Il a été décidé que Lactalis procède au rappel de l’intégralité des produits infantiles fabriqués par l’usine de Craon, en Mayenne, au-delà des lots soupçonnés de contamination. Ce qui représenterait plus de douze millions de boîtes diffusées dans 83 pays, des cas de salmonellose ayant d’ailleurs été détectés hors de France. Lactalis s’engage également à identifier précisément et à communiquer les causes de cette contamination, ainsi qu’à investir pour en prémunir définitivement son usine. Il indemnisera à 100 % les pertes de rémunération des salariés occasionnées par les mesures de chômage technique.

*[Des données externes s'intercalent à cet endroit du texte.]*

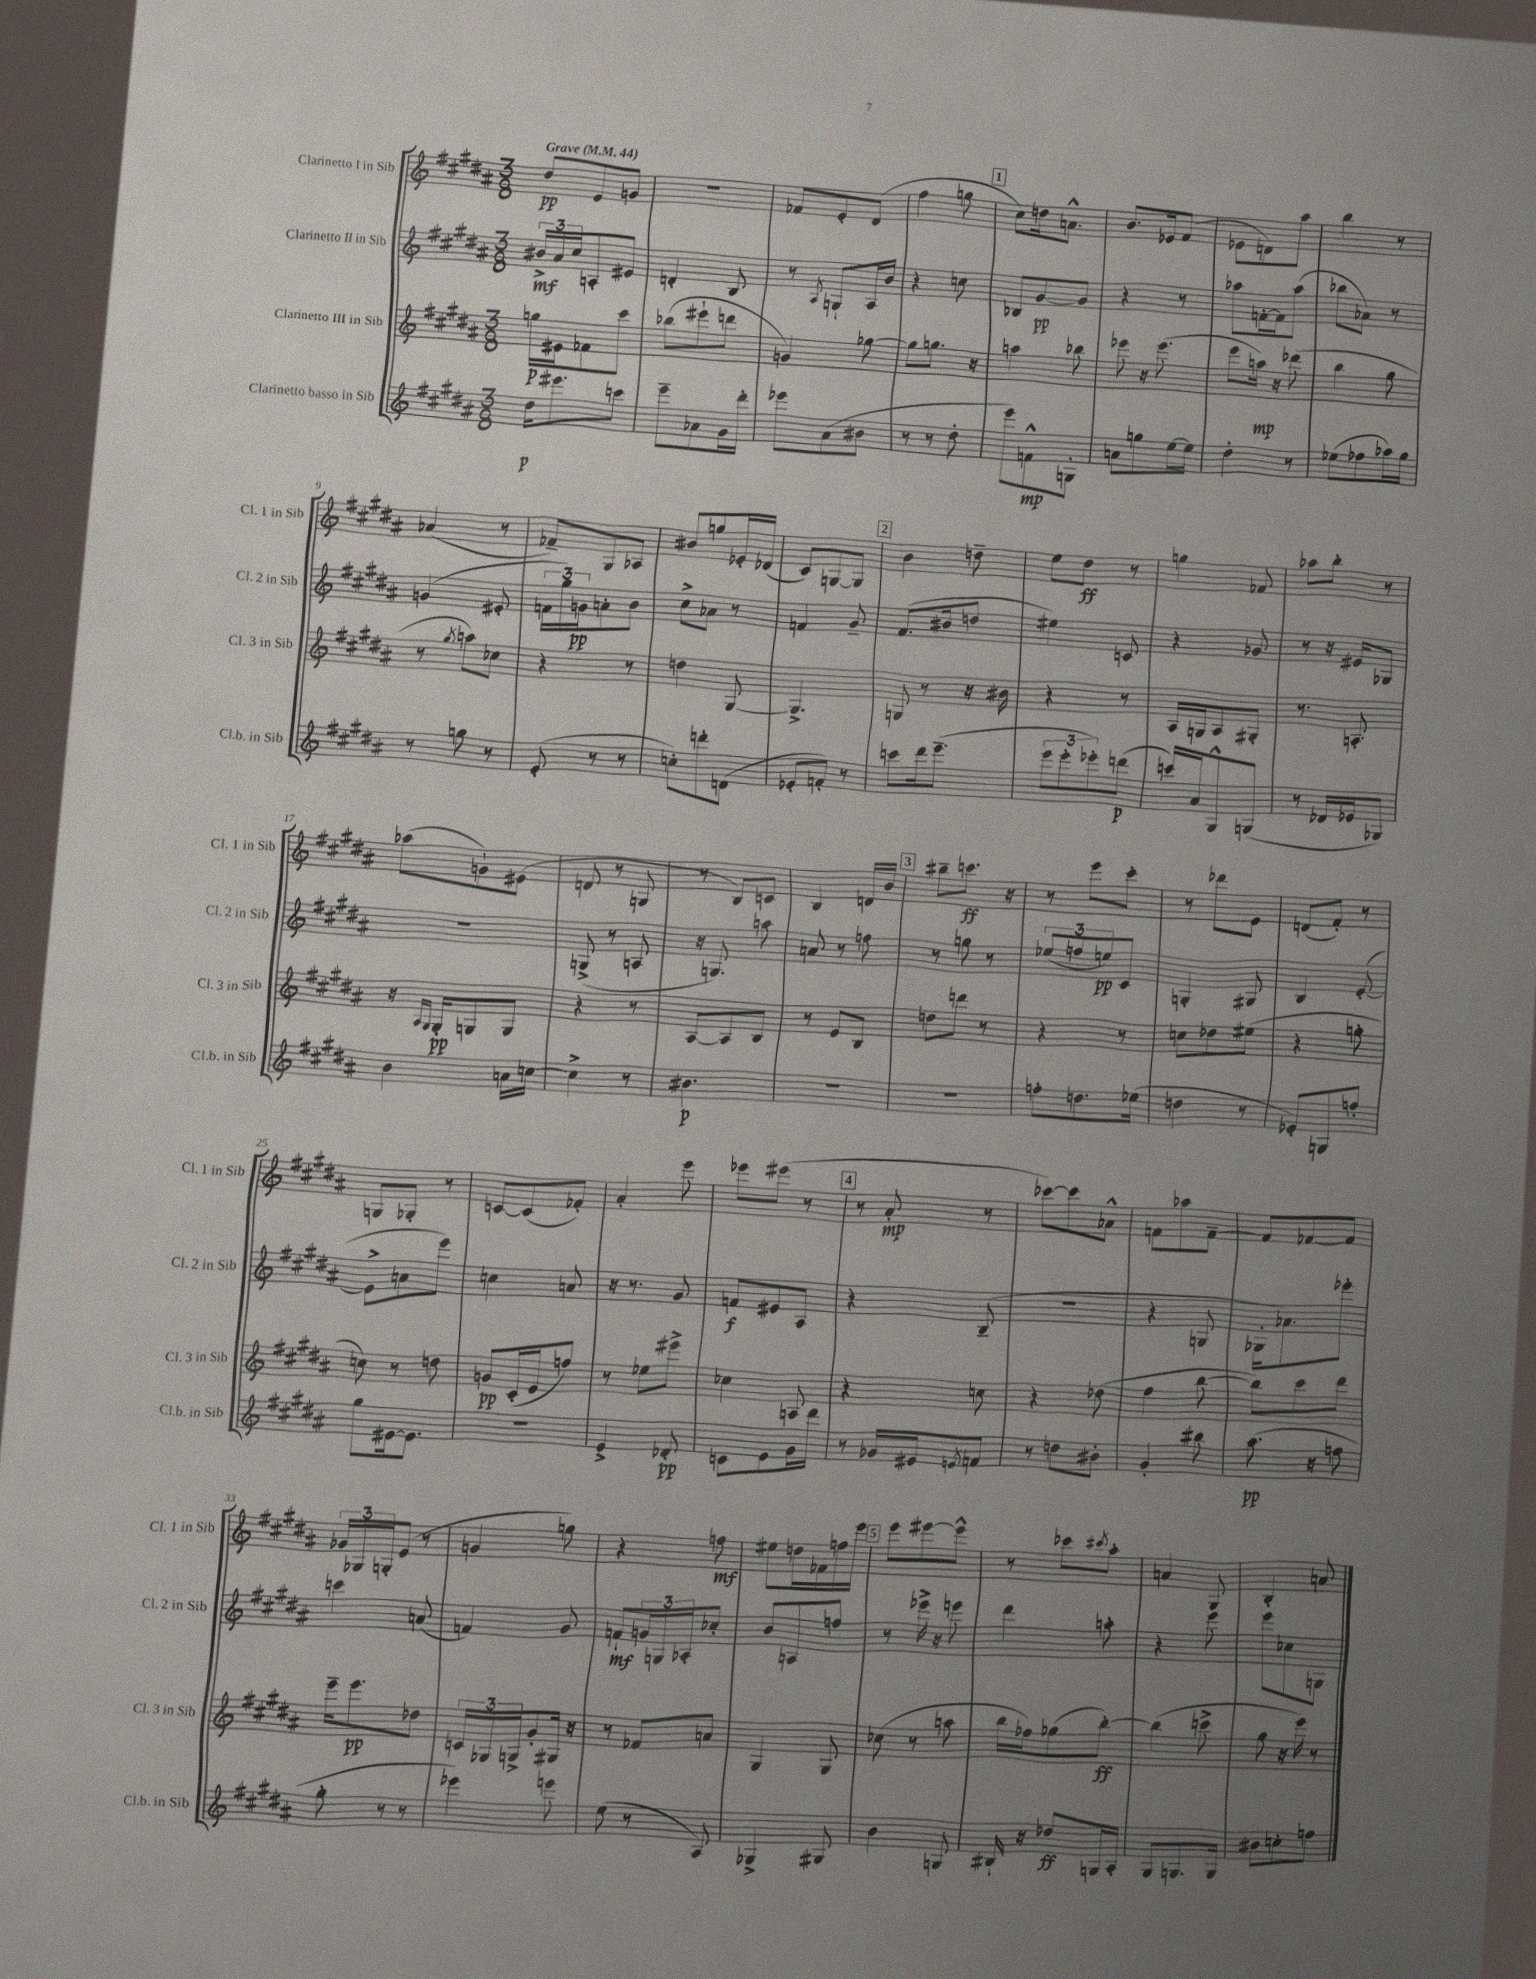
<<
\new StaffGroup <<
\new Staff = "s0" \with { instrumentName = "Clarinetto I in Sib" shortInstrumentName = "Cl. 1 in Sib" } {
    \clef treble \key b \major \numericTimeSignature \time 3/8 \tempo "Grave" 4 = 44
    dis''8\pp e'8 g'8 |
    R4. |
    fes'8 e'8-. dis'8( |
    fis''4 g''8 |
    \mark \markup { \box "1" } cis''8) d''16 a'8.-^ |
    b'8. ees'16 fis'8( |
    ees'8 d'8) ais''8 |
    b''4 r8 |
    aes'4( r8 |
    fes'8--) gis8 aes8 |
    bis'8 g''8 ees'16-. des'16( |
    cis'8) g8~ g8 |
    \mark \markup { \box "2" } b'4 d''8-- |
    e''8 dis''8\ff r8 |
    g''4 fes'8 |
    aes''8 b''8-. r8 |
    aes''8( g'8-!) eis'8( |
    d'8 r8 g8 |
    r8 b8) c'8 |
    b4 d'16 b'16 |
    \mark \markup { \box "3" } bis''8-- c'''8.\ff r16 |
    r8 e'''8 cis'''8-. |
    r8 des'''8 e'8 |
    d'8( fis'8-.) r8 |
    g8 ges8-. r8 |
    c'8~ c'8( fes'8-.) |
    ais'4-. e'''8 |
    ees'''8 eis'''8( r8 |
    \mark \markup { \box "4" } r8 ais'8-.\mp r8 |
    ces'''8~) ces'''8 aes'8-^ |
    f'8 aes''8 f'8~-- |
    f'8 fes'8~ fes'8 |
    \tuplet 3/2 { ges'16 ges16 g16-. } e'8( r8 |
    g'4 g''8) |
    r4 f''8\mf |
    eis''8 d''16 fes'16 f''16 e'''16 |
    \mark \markup { \box "5" } e'''8 eis'''8~ eis'''8-^ |
    r8 ces'''8 \acciaccatura { cis'''8 } ais''8-. |
    a'4 gis8 |
    b4-. a'8 \bar "|." |
}
\new Staff = "s1" \with { instrumentName = "Clarinetto II in Sib" shortInstrumentName = "Cl. 2 in Sib" } {
    \clef treble \key b \major \numericTimeSignature \time 3/8
    \tuplet 3/2 { bis'16->\mf ais'16 cis''16 } a8-. eis'8 |
    d'4-. b8 |
    r8 \acciaccatura { ais8 } g8-! ais16 b'16 |
    r4 c''8 |
    \mark \markup { \box "1" } bes8 gis'8~\pp gis'8 |
    r4 r8 |
    aes''8 f'16~-. f'16 aes''8( |
    bes''8 aes'8) r8 |
    g'4( eis'8-. |
    \tuplet 3/2 { f'16 gis''16) g'16\pp } a'8-. b'8 |
    cis''8-> aes'8 r8 |
    f'4 gis'8-- |
    \mark \markup { \box "2" } fis'8.( bis'16 d''8 |
    eis''4) c'8 |
    r4 ges'8 |
    r8 r16 eis'16 ges8 |
    R4. |
    g8->( r8 a8 |
    r16 g8.) a''8 |
    a'8 r8 f''8 |
    \mark \markup { \box "3" } r8 g''8 r8 |
    \tuplet 3/2 { ees''8( f''8 e''8\pp) } cis'8 |
    g4-. gis8 |
    b4 e'8~-.( |
    e'8-> a'8 e'''8) |
    c''4 a'8 |
    r16 r8. gis'8 |
    f'8\f eis'8 ais8 |
    \mark \markup { \box "4" } r4 b8--( |
    r4. |
    r4 g8 |
    ges16-. aes'8.) ees'''8-. |
    c'''4 a'8( |
    f'4) gis'8 |
    f'8-!\mf \tuplet 3/2 { g'16 g16 aes16-. } ces''8-. |
    b'8 a8 f''8 |
    \mark \markup { \box "5" } r8 ees'''16-> r16 e'''8 |
    dis'''4 a''8-. |
    r4 e'''8 |
    e'''8 ces''8 g8 \bar "|." |
}
\new Staff = "s2" \with { instrumentName = "Clarinetto III in Sib" shortInstrumentName = "Cl. 3 in Sib" } {
    \clef treble \key b \major \numericTimeSignature \time 3/8
    g''16\p eis'16 fes'8 cis'''8 |
    bes''8( eis'''8-! d'''8 |
    g'4) ges''8~ |
    ges''8 g''8. r16 |
    \mark \markup { \box "1" } a''4 bes''8 |
    ees'''8 r16 ees'''8.( |
    e'''8 a''16\mp) r16 des'''8( |
    b''4 gis''8 |
    r8 \acciaccatura { gis''8 } a''8) ces''8 |
    r4 r8 |
    d''4 gis8~ |
    gis4.-> |
    \mark \markup { \box "2" } g8 r8 r16 bis'16 |
    r4 r8 |
    ais16 g16 ais8 gis8-. |
    r8. a8.-. |
    r16 \grace { ais16 gis16 } gis16-.\pp g8 g8 |
    r4 r8 |
    ais8~ ais8 b8 |
    r8 e'8 b8 |
    \mark \markup { \box "3" } d''8 d'''8 r8 |
    r4 r8 |
    c''8 des''8 eis''8( |
    r4 g''8-. |
    c''8) r8 d''8 |
    g'8\pp cis'16-.( e'16 f''8) |
    r8 ees''8 eis'''8-> |
    ces''4 a8 |
    \mark \markup { \box "4" } r4 c''8 |
    r4 des''8( |
    fis''4 b''8~ |
    b''8) cis'''8 dis'''8 |
    e'''16-- e'''8.\pp des''8 |
    \tuplet 3/2 { c'16 ges16 g16-> } gis'8-. gis16 r16 |
    r8 fes'8 a'8 |
    gis4 gis8 |
    \mark \markup { \box "5" } ces''8( r8 a''8 |
    b''16 fes''16) ges''8( b''8~-.\ff) |
    b''4( c'''8-> |
    gis''8 r16 e'''16) r8 \bar "|." |
}
\new Staff = "s3" \with { instrumentName = "Clarinetto basso in Sib" shortInstrumentName = "Cl.b. in Sib" } {
    \clef treble \key b \major \numericTimeSignature \time 3/8
    dis''16\p eis'''8. c'''8 |
    e'''8-- aes'8 gis'16 dis'''16-. |
    ees'''8 ais'8( bis'8 |
    r8 r8 dis''8-. |
    \mark \markup { \box "1" } e'''8) f'8-^\mp g8-. |
    a'8 g''8 e''16~ e''16 |
    dis''4-. r8 |
    ees''8( fes''8 aes''16) gis''16 |
    r8 g''8 r8 |
    e'8-.( r8 r8 |
    c''8-.) d'''8-. d'8( |
    ees'8-. f'8-.) r8 |
    \mark \markup { \box "2" } c'''8 dis'''16 e'''8.--( |
    \tuplet 3/2 { e'''8 e'''8-. ees'''8-.) } d'''8\p( |
    c'''16) ais'16 gis8-^ g8( |
    r8 des'16 ees'16 ges8) |
    b'4 a'16 c''16~ |
    c''4-> r8 |
    bis'4.\p |
    R4. |
    \mark \markup { \box "3" } R4. |
    f''8-. d''8. ees''16( |
    d''4 r8 |
    ees'8-.) g8 f''8-. |
    gis''8 eis'16~ eis'8. |
    R4. |
    e'4-> des'8-.\pp |
    c'8 e'8 gis'16 dis'''16 |
    \mark \markup { \box "4" } r8 ges'16 eis'16 \acciaccatura { e'8 } f'8 |
    r8 d''8 bis'8-. |
    gis'4-. bis''8 |
    ais''8.\pp( r16 f''8 |
    gis''8-. r8 r8 |
    ees'''4) e'''8 |
    e''8( r8 ais8) |
    ges4-> gis8 |
    \mark \markup { \box "5" } b'4 g8 |
    bis16-! r16 des''8\ff g16 ais16-. |
    gis8 g8. g16 |
    bis'8 c''8-. f''8 \bar "|." |
}
>>
>>
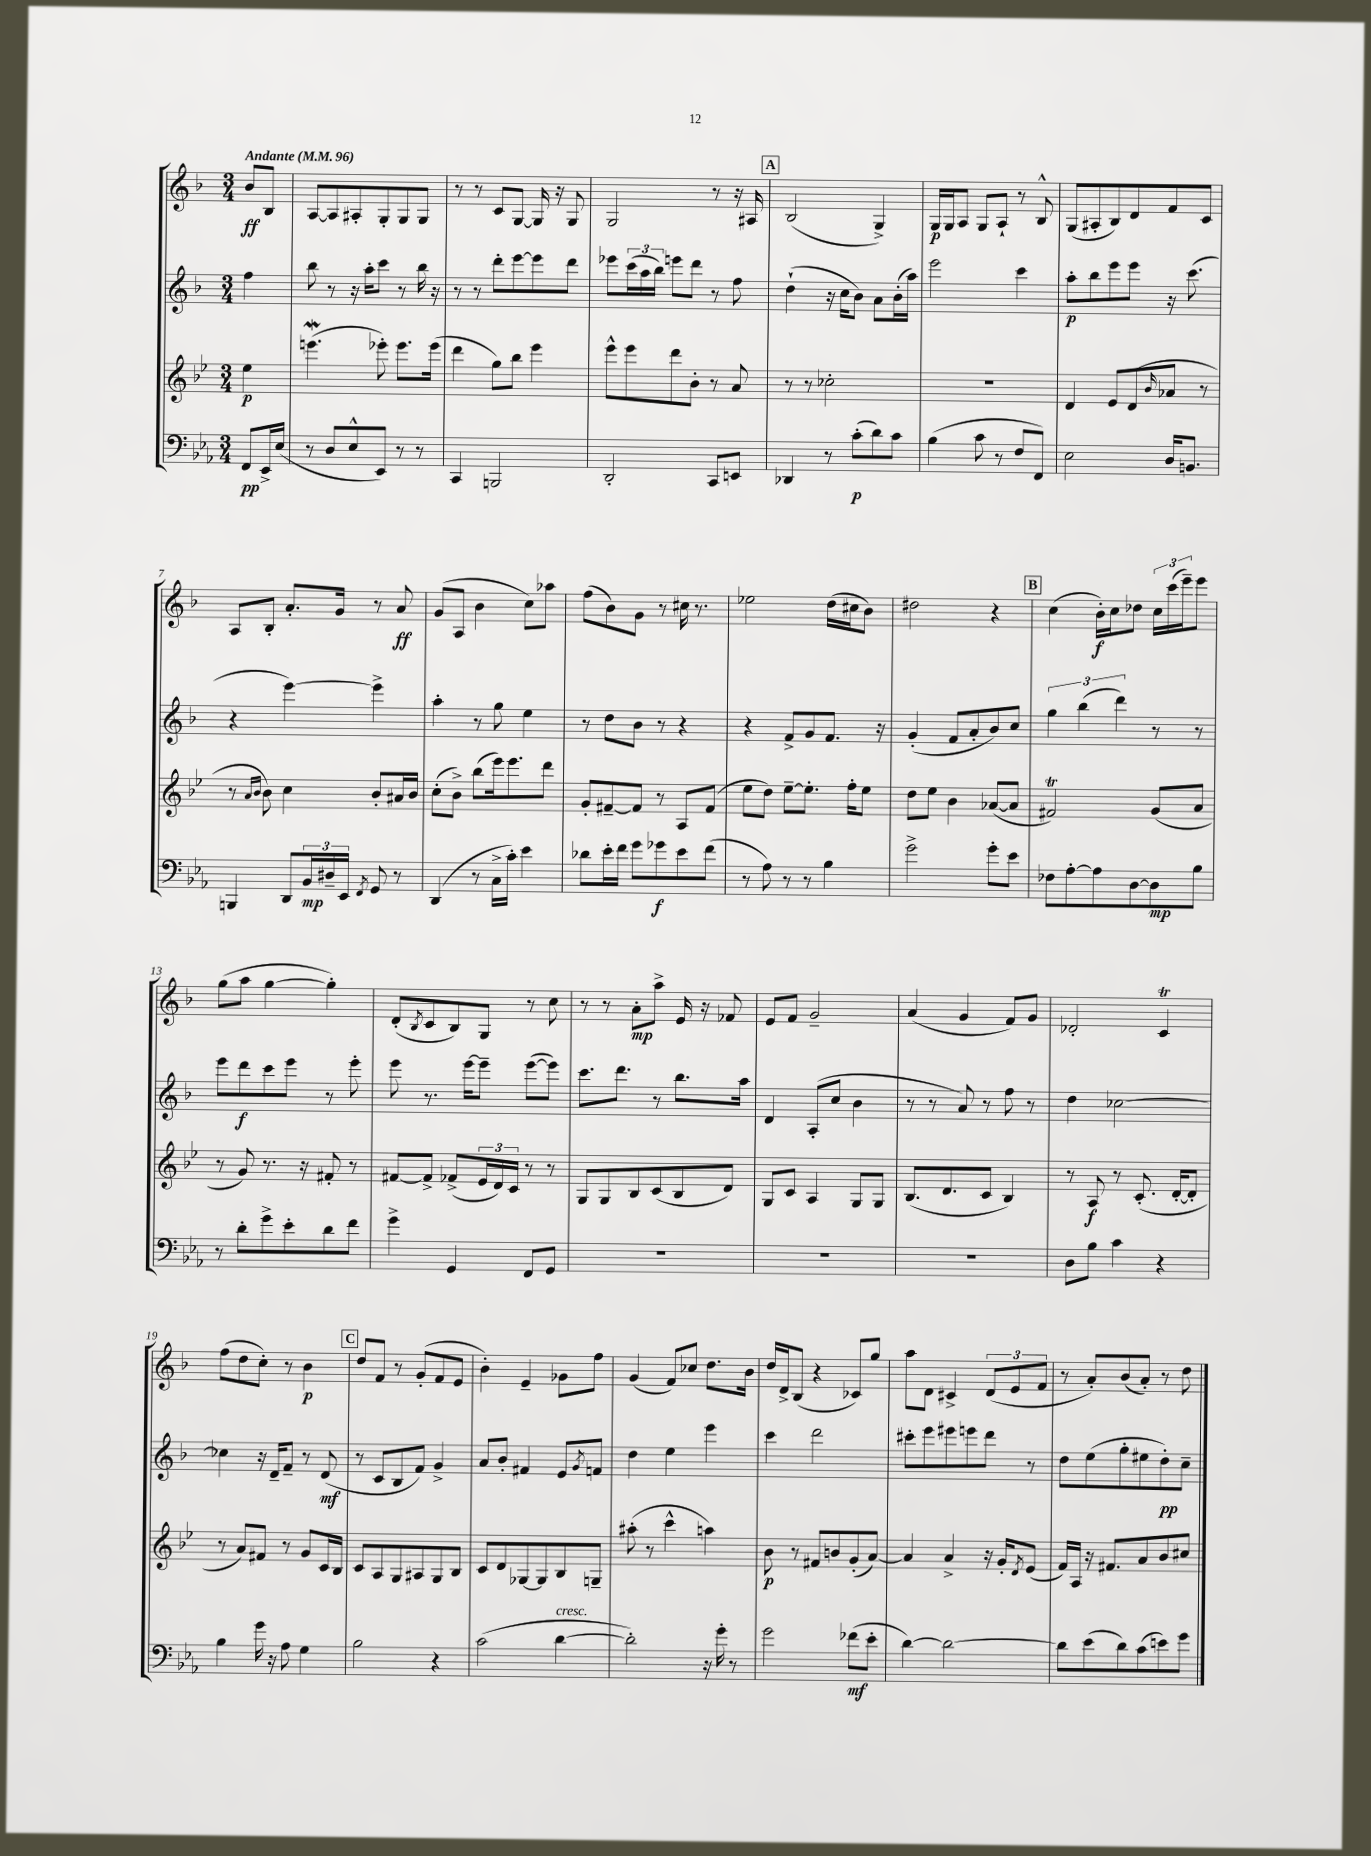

Cette affaire a contraint, pour la première fois, Emmanuel Besnier à sortir de l’ombre : après sa convocation à Bercy, il a accepté une interview avec le « Journal du dimanche », répondu à l’invitation – pourtant peu courtoise – de la FNSEA, puis rencontré le ministre de l’Agriculture et de l’Alimentation, Stéphane Travert (ce que Stéphane Le Foll, son prédécesseur, n’avait pas obtenu). Soucieux d’apaisement, il s’est aussi engagé à indemniser les victimes et à maintenir la collecte laitière, de sorte que les éleveurs ne puissent être pénalisés par cette crise.

Hier matin, des perquisitions ont été menées au siège social du groupe, à l’usine de Craon ainsi que dans trois autres établissements du groupe à Torcé, en Ille-et-Vilaine (contrôle qualité), Changé, en Mayenne (annexe du siège social), et Choisy-le-Roi, dans le Val-de-Marne (Lactalis International Europe).